Problem to work on: Retype each record exactly; no pictures.

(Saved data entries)
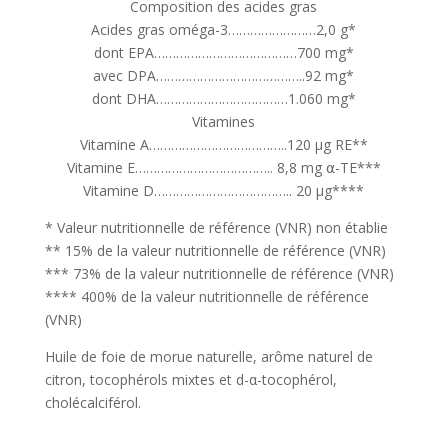
Composition des acides gras
Acides gras oméga-3……………………2,0 g*
dont EPA…………………………………700 mg*
avec DPA…………………………………..92 mg*
dont DHA………………………………1.060 mg*
Vitamines
Vitamine A………………………………..120 µg RE**
Vitamine E……………………………….. 8,8 mg ⍺-TE***
Vitamine D……………………………….. 20 µg****
* Valeur nutritionnelle de référence (VNR) non établie
** 15% de la valeur nutritionnelle de référence (VNR)
*** 73% de la valeur nutritionnelle de référence (VNR)
**** 400% de la valeur nutritionnelle de référence
(VNR)
Huile de foie de morue naturelle, arôme naturel de
citron, tocophérols mixtes et d-α-tocophérol,
cholécalciférol.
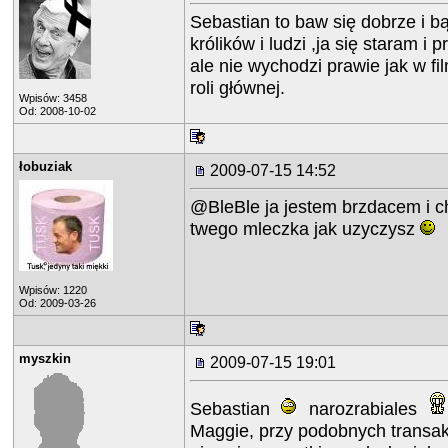
Sebastian to baw się dobrze i bą
królików i ludzi ,ja się staram i
ale nie wychodzi prawie jak w f
roli głównej.
Wpisów: 3458
Od: 2008-10-02
łobuziak
2009-07-15 14:52
@BleBle ja jestem brzdacem i 
twego mleczka jak uzyczysz
Wpisów: 1220
Od: 2009-03-26
myszkin
2009-07-15 19:01
Sebastian
narozrabiales
Maggie, przy podobnych transak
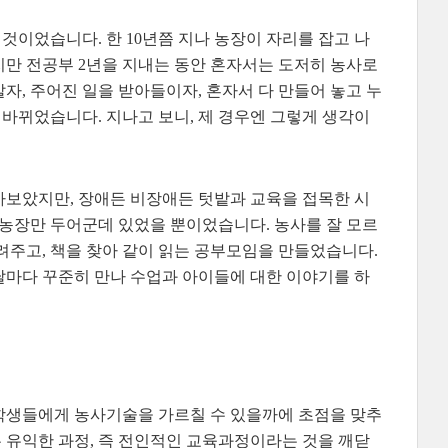
이었습니다. 한 10년쯤 지나 농장이 자리를 잡고 나
하지만 전공부 2년을 지내는 동안 혼자서는 도저히 농사로
자, 주어진 일을 받아들이자, 혼자서 다 만들어 놓고 누
바뀌었습니다. 지나고 보니, 제 경우엔 그렇게 생각이
아보았지만, 장애든 비장애든 텃밭과 교육을 접목한 시
 농장만 두어군데 있었을 뿐이었습니다. 농사를 잘 모르
려주고, 책을 찾아 같이 읽는 공부모임을 만들었습니다.
 달마다 꾸준히 만나 수업과 아이들에 대한 이야기를 하
학생들에게 농사기술을 가르칠 수 있을까에 초점을 맞추
 유익한 과정, 즉 전인적인 교육과정이라는 것을 깨닫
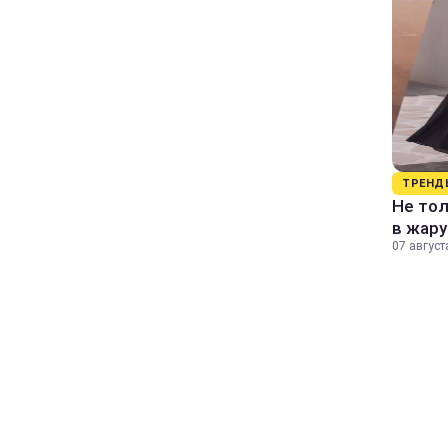
ТРЕНД
Не тол
в жару
07 август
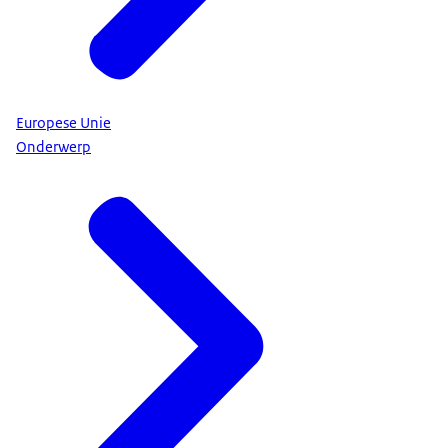
Europese Unie
Onderwerp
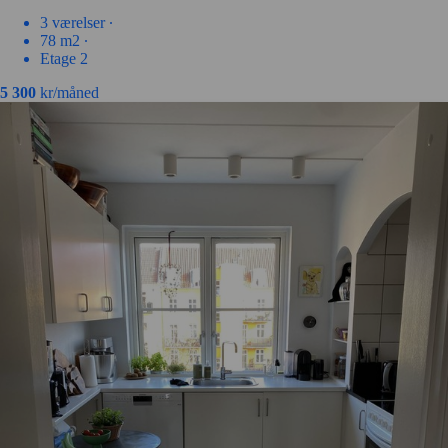
3 værelser ∙
78 m2 ∙
Etage 2
5 300
kr/måned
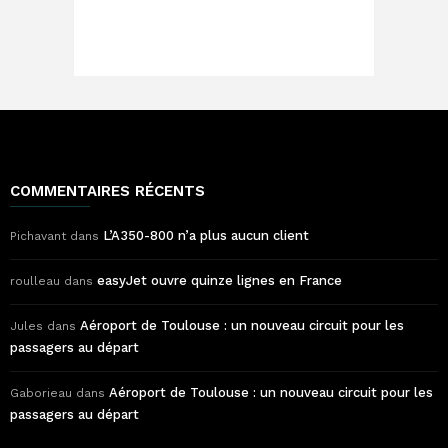
COMMENTAIRES RÉCENTS
L’A350-800 n’a plus aucun client
Pichavant
dans
easyJet ouvre quinze lignes en France
roulleau
dans
Aéroport de Toulouse : un nouveau circuit pour les
Jules
dans
passagers au départ
Aéroport de Toulouse : un nouveau circuit pour les
Gaborieau
dans
passagers au départ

Written response:
Composition des acides gras
Acides gras oméga-3……………………2,0 g*
dont EPA…………………………………700 mg*
avec DPA…………………………………..92 mg*
dont DHA………………………………1.060 mg*
Vitamines
Vitamine A………………………………..120 µg RE**
Vitamine E……………………………….. 8,8 mg ⍺-TE***
Vitamine D……………………………….. 20 µg****
* Valeur nutritionnelle de référence (VNR) non établie
** 15% de la valeur nutritionnelle de référence (VNR)
*** 73% de la valeur nutritionnelle de référence (VNR)
**** 400% de la valeur nutritionnelle de référence
(VNR)
Huile de foie de morue naturelle, arôme naturel de
citron, tocophérols mixtes et d-α-tocophérol,
cholécalciférol.
Sebastian to baw się dobrze i bą
królików i ludzi ,ja się staram i
ale nie wychodzi prawie jak w f
roli głównej.
Wpisów: 3458
Od: 2008-10-02
łobuziak
2009-07-15 14:52
@BleBle ja jestem brzdacem i 
twego mleczka jak uzyczysz
Wpisów: 1220
Od: 2009-03-26
myszkin
2009-07-15 19:01
Sebastian
narozrabiales
Maggie, przy podobnych transak
이었습니다. 한 10년쯤 지나 농장이 자리를 잡고 나
하지만 전공부 2년을 지내는 동안 혼자서는 도저히 농사로
자, 주어진 일을 받아들이자, 혼자서 다 만들어 놓고 누
바뀌었습니다. 지나고 보니, 제 경우엔 그렇게 생각이
아보았지만, 장애든 비장애든 텃밭과 교육을 접목한 시
 농장만 두어군데 있었을 뿐이었습니다. 농사를 잘 모르
려주고, 책을 찾아 같이 읽는 공부모임을 만들었습니다.
 달마다 꾸준히 만나 수업과 아이들에 대한 이야기를 하
학생들에게 농사기술을 가르칠 수 있을까에 초점을 맞추
 유익한 과정, 즉 전인적인 교육과정이라는 것을 깨닫
ТРЕНД
Не тол
в жару
07 август
Europese Unie
Onderwerp
3 værelser ∙
78 m2 ∙
Etage 2
5 300
kr/måned
COMMENTAIRES RÉCENTS
L’A350-800 n’a plus aucun client
Pichavant
dans
easyJet ouvre quinze lignes en France
roulleau
dans
Aéroport de Toulouse : un nouveau circuit pour les
Jules
dans
passagers au départ
Aéroport de Toulouse : un nouveau circuit pour les
Gaborieau
dans
passagers au départ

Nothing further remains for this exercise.